THE COSTA RICA READER'S three-part subtitle (`History, Culture, Politics') is honored along the way with an even touch. Everyone with an interest in Costa Rica as more than a tourist destination with great beaches will find between the covers of this recent collection the stuff that builds insight and understanding. This reviewer lived for sixteen years in 'tiquicia', together with its four million 'ticos', 'nicas', and assorted hangers-on. The West Virginia-sized patch of mountainous land with its sought-after beaches (I rarely found time to visit them) continues to maintain its grip on my soul. I wish this 2004 Duke University Press publication had been available about 1988. It would have rendered easier learning the lessons of tiquicia that had to come the hard, honest way.
No matter, it's here now. The editors guide us through a nuanced qualification of `Costa Rican exceptionalism', finding in the tico experience--whether lived by the indigenous groups who were not quite so few and compliant as the national mythology suggests in the face of conquest and marginalization or by the 19th century coffee lords with their debt to German mercantilism or the 1980s Nicaraguan refugee whose task it is to decide with which of her divergent constituencies to identify herself--deep continuities with the rest of Latin American experience as well as a dollop of the country's celebrated idiosyncrasies.

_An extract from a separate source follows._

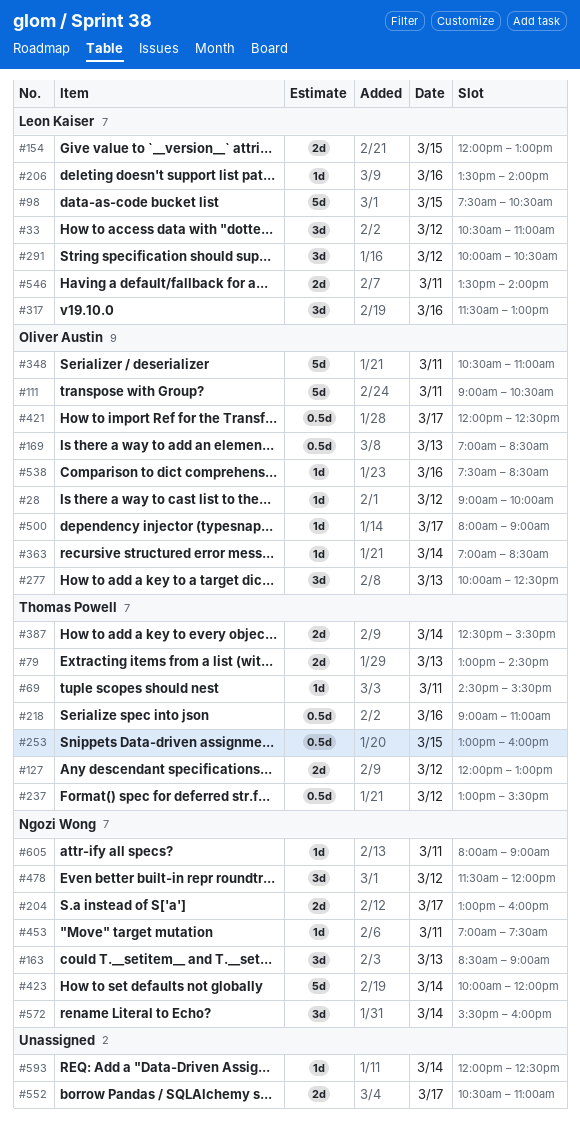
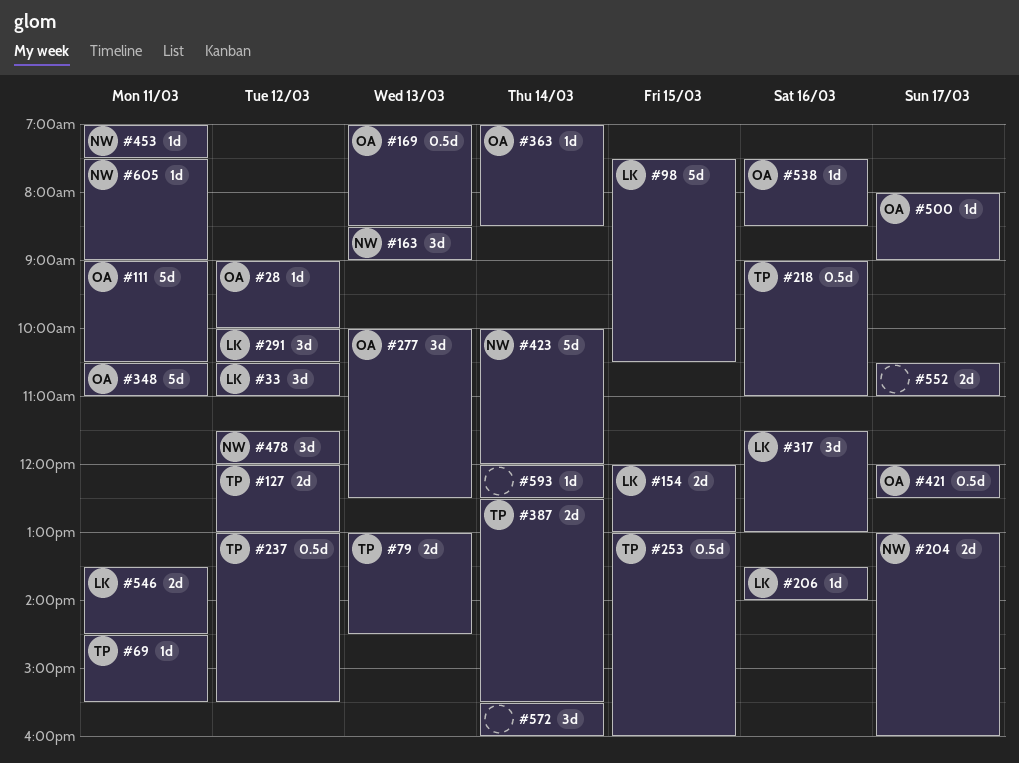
#546, ends: 14:00 -> 14:30
#572, owner: Ngozi Wong -> none
#605, begins: 08:00 -> 07:30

The seventy-odd pieces are brief, illuminating, and usually excerpted from something larger. Individually and as a collection, they leave the reader wanting more.
Which is not unlike Costa Rica itself in the experience of many sojourners there, many of whom will never go back but who at the same time never manage entirely to leave.
Read by this reviewer on a recent working week back in the land it so effectively describes, THE COSTA RICA READER would be highly recommended at twice the price.